* **Selected excerpt**:
________________________
Let us now to do our experiment.
When both devices were at coincidence of their middle points, M-s, (the moment of synchronization of all clocks in both devices), the emitters in both middle points sent the light’s beams to the receivers on both ends of legs of the corresponding devises. So, for each device we have left beam that is rushing to the left end of devise, and the right beam that is rushing to the right end of device, respectively in both devices.

Now we have the following series of questions:
1. What will be the readings of clocks in Laboratory when beams of the rested device will reach the receivers of the rested device?
2. What will be the readings of clocks in Laboratory when beams of the moving device will reach the receivers of the moving device?
3. What will be the readings of clocks in the moving device when beams of the rested device will reach the receivers of the rested device?
4. What will be the readings of clocks in the moving device when beams of the moving device will reach the receivers of the moving device?
(I hope, everybody will understand these simple and clear questions)

The SRT gives the simple and clear answers on each of these questions and they are the following.
Answer on the question #1:
1. Laboratory clocks will read time
T1 = S/c
when the left beam in the rested device will reach the left receiver of the rested device;
2. Laboratory clocks will read time
T2 = S/c
when the right beam in the rested device will reach the right receiver of the rested device;
Conclusion: according to Laboratory clocks both beams of the rested device are reaching the receivers of the rested device simultaneously.
Answer on the question #2:
3. Laboratory clocks will read time
t1 = γS/(c+v)
when the left beam in the moving device will reach the left receiver of the moving device;
4. Laboratory clocks will read time
t2 = γS/(c-v)
________________________
* **Complete the following**:
1 > In the light-beam experiment excerpt, at what moment are all clocks in both devices synchronized?
2 > List every numbered question about clock readings that the light-beam experiment excerpt poses.

* **Provided material**:
________________________
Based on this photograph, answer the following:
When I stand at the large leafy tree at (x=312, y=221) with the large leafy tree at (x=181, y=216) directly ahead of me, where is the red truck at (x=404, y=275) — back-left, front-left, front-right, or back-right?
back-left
________________________
* **Task-by-task outputs**:
1 > They are synchronized when the middle points of both devices coincide (M-s).

2 >
1. What will be the readings of clocks in Laboratory when beams of the rested device will reach the receivers of the rested device?
2. What will be the readings of clocks in Laboratory when beams of the moving device will reach the receivers of the moving device?
3. What will be the readings of clocks in the moving device when beams of the rested device will reach the receivers of the rested device?
4. What will be the readings of clocks in the moving device when beams of the moving device will reach the receivers of the moving device?